Lorance shared his thoughts Monday about Trump's decision on Fox News Channel's Fox & Friends, just days after being freed from prison in Fort Leavenworth, Kansas.

"Presidents all the way back to the beginning of our republic have been getting involved in the military justice system," Lorance said. "President Trump is somebody that sees something that's wrong and fixes it and doesn't care whose feelings it hurts."

But Solis agreed with Fidell that Trump's intervention endorsed the crime Lorance was found guilty of committing.

"He had a war crime and the accused was convicted, his appeal was rejected and he was serving his time. And the president stepped in and set him free, in essence ratifying his actions," Solis said.

The result of the pardon will make it more difficult for war crimes to reach trial, he said.

"Now, those enlisted kids, those Marines, soldiers, SEALs who see a war crime committed are going to think twice about reporting it," Solis said. "You are always going to have somebody who says, 'You dimed on us and put a good friend of mine in the brig,' or something like that ... it's made it much more difficult for those who witness war crimes to report those war crimes because they know that even if the individual gets convicted, the president or some higher authority who is not in their direct military chain of command can set him free."

Leaders may not be as willing in the future to bring war crime charges to trial, Solis said.

"The officers who charge the individual with a war crime and send him to a court-martial are going to be much more reluctant to charge the war crime and that is because they know that the president is going to looking over their shoulder and he is not going to look favorably on those who make a court martial happen," Solis said.
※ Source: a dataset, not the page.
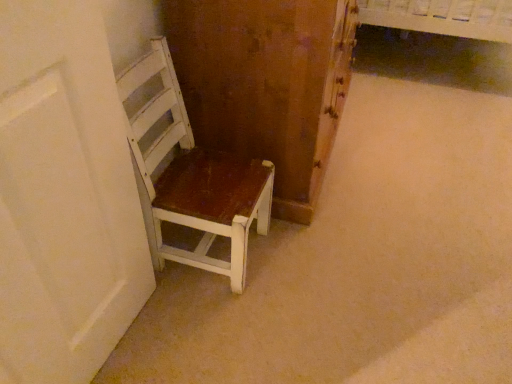
In order to click on free location to the right of white painted wood chair at left in this screenshot , I will do `click(297, 263)`.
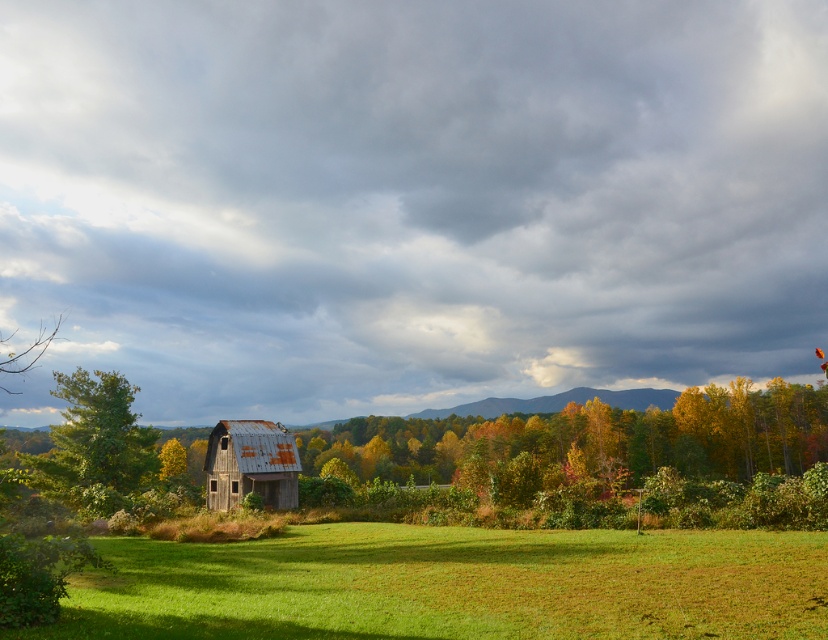
In the scene shown: You are a farmer planning to paint both the rusty metal barn at left and the rusty metal barn at center. You have enough paint to cover 100 square meters. Which barn requires more paint based on their widths?

The rusty metal barn at left requires more paint because its width is greater than the rusty metal barn at center, so it has a larger surface area to cover.

You are standing in the middle of the field in the image and want to walk directly towards the rusty metal barn at left. In which general direction should you head?

The rusty metal barn at left is located at point (597, 461) in the image. Since you are in the middle of the field, you should head towards the left and slightly upwards to reach the barn.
Golsteyn was pardoned before he faced a February 2020 court-martial, for allegedly murdering a suspected Afghan bomb-maker in 2010. He came under investigation in 2011 after he applied for a job with the CIA and stated during a polygraph test that he had killed someone on deployment and burned the body.

Golsteyn's civilian attorney Phillip Stackhouse has argued in the past that the allegations were originally resolved by a board of inquiry because they were not supported by "even a preponderance of the evidence."
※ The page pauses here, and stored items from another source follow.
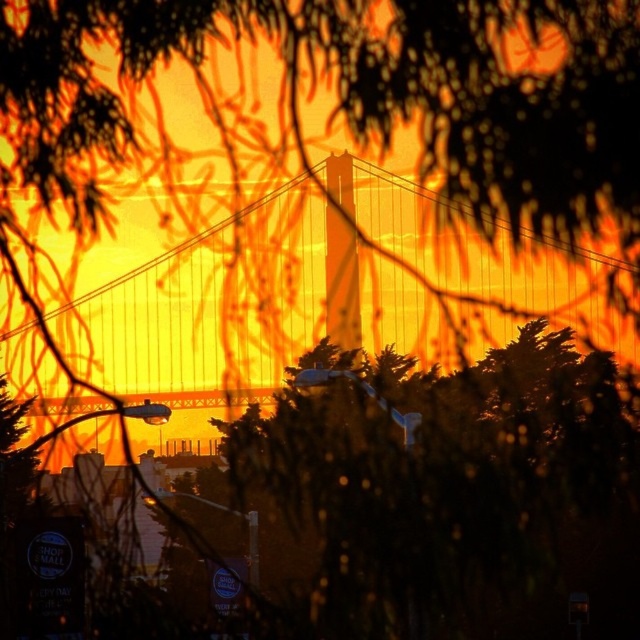
You are an artist sketching the sunset scene. You want to draw the dark green leafy tree at center and the metallic suspension bridge at center. According to the scene, which object is positioned to the right side?

The dark green leafy tree at center is to the right of the metallic suspension bridge at center.

You are an architect designing a new observation deck. You want to ensure visitors have an unobstructed view of the suspension bridge. Given the dark green leafy tree at center, where should you position the observation deck to avoid its branches?

The dark green leafy tree at center is located at point [445,497]. To avoid its branches, position the observation deck away from this coordinate, perhaps to the left or right side of the tree to ensure an unobstructed view of the suspension bridge.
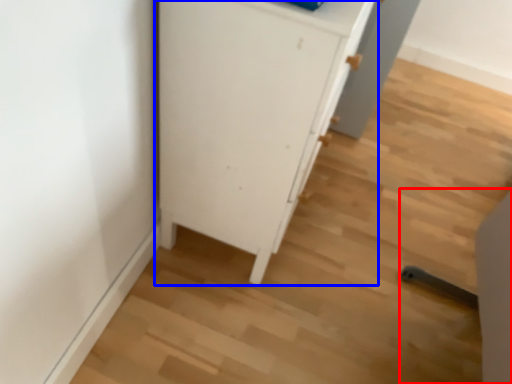
Question: Among these objects, which one is farthest to the camera, chair (highlighted by a red box) or cupboard (highlighted by a blue box)?

Choices:
 (A) chair
 (B) cupboard

Answer: (B)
"As a matter of domestic law, a president can abort a case, and there are times when cases should be aborted; I am not going to argue whether this is one or it isn't one," Fidell said.

Gallagher was acquitted in July of killing a captive ISIS detainee. The Navy's case against Gallagher disintegrated when another SEAL in his unit testified in court that he, not Gallagher, had actually killed a wounded ISIS member at the center of the case. Instead, Gallagher was found guilty of taking improper war zone photos.

"It's not whether they were guilty or whether they were innocent; my complaint is that Trump has undermined military justice, undermined commanders, undermined military courts and undermined the reputation of our nation in the international community by doing this," Solis said, adding that there hasn't been a president in recent memory get involved to this degree.

"I have been in the military justice game since 1971 ... and this is unique -- what Trump has done is unique."